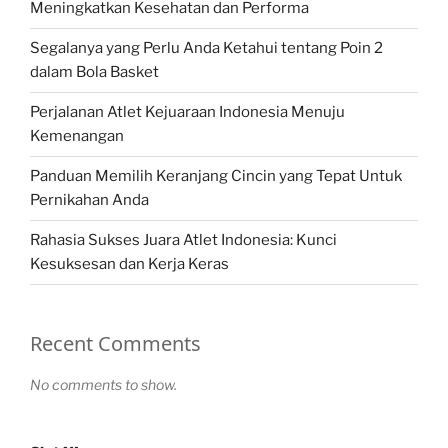
Meningkatkan Kesehatan dan Performa
Segalanya yang Perlu Anda Ketahui tentang Poin 2
dalam Bola Basket
Perjalanan Atlet Kejuaraan Indonesia Menuju
Kemenangan
Panduan Memilih Keranjang Cincin yang Tepat Untuk
Pernikahan Anda
Rahasia Sukses Juara Atlet Indonesia: Kunci
Kesuksesan dan Kerja Keras
Recent Comments
No comments to show.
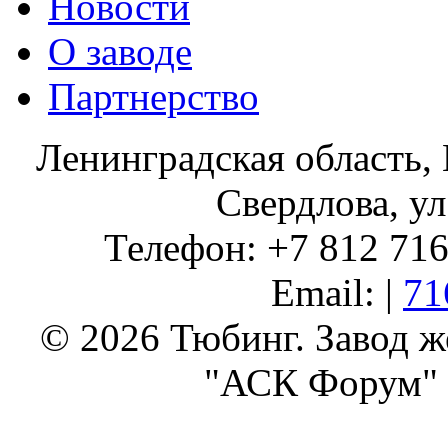
Новости
О заводе
Партнерство
Ленинградская область, 
Свердлова, ул
Телефон: +7 812 716 
Email: |
71
© 2026 Тюбинг. Завод 
"АСК Форум" 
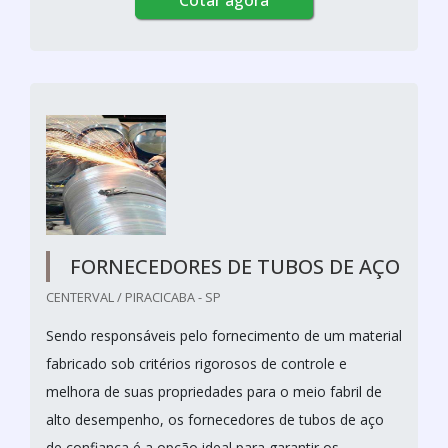
FORNECEDORES DE TUBOS DE AÇO
CENTERVAL / PIRACICABA - SP
Sendo responsáveis pelo fornecimento de um material
fabricado sob critérios rigorosos de controle e
melhora de suas propriedades para o meio fabril de
alto desempenho, os fornecedores de tubos de aço
de confiança é a opção ideal para garantir os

------------------------------

Task directions: When you repeat the material above, keep every word exact and leave out the pictures.

Result below:
Meningkatkan Kesehatan dan Performa
Segalanya yang Perlu Anda Ketahui tentang Poin 2
dalam Bola Basket
Perjalanan Atlet Kejuaraan Indonesia Menuju
Kemenangan
Panduan Memilih Keranjang Cincin yang Tepat Untuk
Pernikahan Anda
Rahasia Sukses Juara Atlet Indonesia: Kunci
Kesuksesan dan Kerja Keras
Recent Comments
No comments to show.
Новости
О заводе
Партнерство
Ленинградская область, 
Свердлова, ул
Телефон: +7 812 716 
Email: |
71
© 2026 Тюбинг. Завод 
"АСК Форум" 
FORNECEDORES DE TUBOS DE AÇO
CENTERVAL / PIRACICABA - SP
Sendo responsáveis pelo fornecimento de um material
fabricado sob critérios rigorosos de controle e
melhora de suas propriedades para o meio fabril de
alto desempenho, os fornecedores de tubos de aço
de confiança é a opção ideal para garantir os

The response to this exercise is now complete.